The Ten Poems were clearly written to please the Union of Composers, and the Central Committee of the Soviet State, drawing on texts about the first failed 1905 Russian Revolution. They range from a sad lament for executed soldiers, through angry defiance at the Tsar and his actions, to praise for a righteous victory in defeat. The most immediately impressive aspect of the Latvian Radio Choir’s singing (and Sigvards Kļava’s direction) is the dynamic range they achieve. Many choirs can sing loud (although with just 24 singers, the maximum volume here was almost off the scale), but not many can maintain a warmth and depth of tone when doing so. Fewer choirs still can also sing very quietly, with intensity and again, retaining a beautiful sound at the same time. This was most striking in the tenor voices, ranging from an incredibly light, heady yet beautiful tone when singing quietly, right through to a powerfully fervent full-bodied fortissimo. Never did the singers sound forced when singing loudly, nor weak when quiet.

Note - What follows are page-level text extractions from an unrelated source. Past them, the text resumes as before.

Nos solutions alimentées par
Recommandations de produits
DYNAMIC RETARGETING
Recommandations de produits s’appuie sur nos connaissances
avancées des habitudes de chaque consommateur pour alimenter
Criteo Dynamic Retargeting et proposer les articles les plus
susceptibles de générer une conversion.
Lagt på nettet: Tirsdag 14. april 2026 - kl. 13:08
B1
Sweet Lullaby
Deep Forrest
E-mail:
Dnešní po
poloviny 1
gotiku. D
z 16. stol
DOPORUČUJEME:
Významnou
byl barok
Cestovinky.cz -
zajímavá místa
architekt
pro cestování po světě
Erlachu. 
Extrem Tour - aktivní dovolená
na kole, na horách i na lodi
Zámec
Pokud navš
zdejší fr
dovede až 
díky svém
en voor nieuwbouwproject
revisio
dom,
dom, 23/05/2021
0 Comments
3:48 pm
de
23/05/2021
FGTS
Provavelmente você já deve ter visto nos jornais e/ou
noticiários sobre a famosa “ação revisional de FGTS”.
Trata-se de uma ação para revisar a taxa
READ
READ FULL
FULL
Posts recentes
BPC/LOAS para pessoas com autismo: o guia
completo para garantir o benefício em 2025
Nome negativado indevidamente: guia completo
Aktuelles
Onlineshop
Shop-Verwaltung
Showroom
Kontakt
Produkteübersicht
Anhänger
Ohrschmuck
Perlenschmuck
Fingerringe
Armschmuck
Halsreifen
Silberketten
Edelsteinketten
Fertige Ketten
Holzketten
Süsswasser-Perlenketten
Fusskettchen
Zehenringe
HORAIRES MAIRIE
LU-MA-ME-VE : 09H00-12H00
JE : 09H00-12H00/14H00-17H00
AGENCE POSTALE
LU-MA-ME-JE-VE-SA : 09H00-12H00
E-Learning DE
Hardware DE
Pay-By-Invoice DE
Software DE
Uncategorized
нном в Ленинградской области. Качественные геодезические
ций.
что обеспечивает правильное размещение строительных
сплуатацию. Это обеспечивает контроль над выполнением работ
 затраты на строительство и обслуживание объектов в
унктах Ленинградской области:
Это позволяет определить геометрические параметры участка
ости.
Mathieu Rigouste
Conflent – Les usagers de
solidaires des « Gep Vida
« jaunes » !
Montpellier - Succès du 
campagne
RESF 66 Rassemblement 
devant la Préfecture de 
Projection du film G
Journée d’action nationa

So in the first of their selection, To the Executed, the basses enter alone, very quietly, soon joined by the tenors. The blend was perfect, with a rich, smooth sound, and the tenor line floated over the top at the close was sublime. The combined male voices declaiming passionately at the start of The 9th of January, the lusty, smooth altos at the beginning of The last salvos have sounded and the mammoth sound from the full voices in the bitterly celebratory They’ve won… – these are voices to be reckoned with. But the highlight was definitely the sad lament of The last salvos have sounded, a lullaby to the dead, with its impassioned “Spite” (sleep), finally echoed by those wonderful light, heady tenors. These propaganda pieces shouldn’t really work, but in Kļava and his expert choir’s hands, they were powerfully affecting.

The Preludes and Fugues tend more towards Shostakovich’s compositions “for the desk drawer”, Shostakovich fully expecting they would at best find disapproval, at worst be banned. Sure enough, their frequent use of dissonance, at the same time as their use of fugue (perceived as too Western and backward-looking) led to significant criticism. Shostakovich includes references to Bach, but also ideas from his own work, and they stand out as one of the highlights of his solo piano repertoire. Melnikov selected the first four, and numbers 7 and 8. With the piano placed left of centre, the choir on the right, Melnikov had a low-key stage presence, and his playing was at all times thoughtful and calm, even in the technically demanding relentless Fugue of no. 3, for example.

The first Prelude was incredibly tender, even wistful, and the following Fugue, which never strays from C major, had a tremendous sense of calmness, with Melnikov bringing out the bell-like lines in the louder section with subtle surety. Melnikov brought out the darkness of the supposedly G major third Prelude, contrasted with its sprightly Fugue, and the folk-like theme of the fourth Fugue was smoothly lyrical. But it was in the comically grotesque eighth Prelude, so typically Shostakovich, followed by the lengthy angular and mysteriously wandering Fugue that his precise articulation was so captivating, even in its final descent to the depths of the keyboard. Ever gracious in sharing the stage and the final applause with the choir, this was a wonderfully understated performance.

Placing selections from these two such different works side by side serves to highlight the challenge of detecting Shostakovich’s true voice, if such a thing exists. But in performances as powerful and committed as these, perhaps this no longer matters.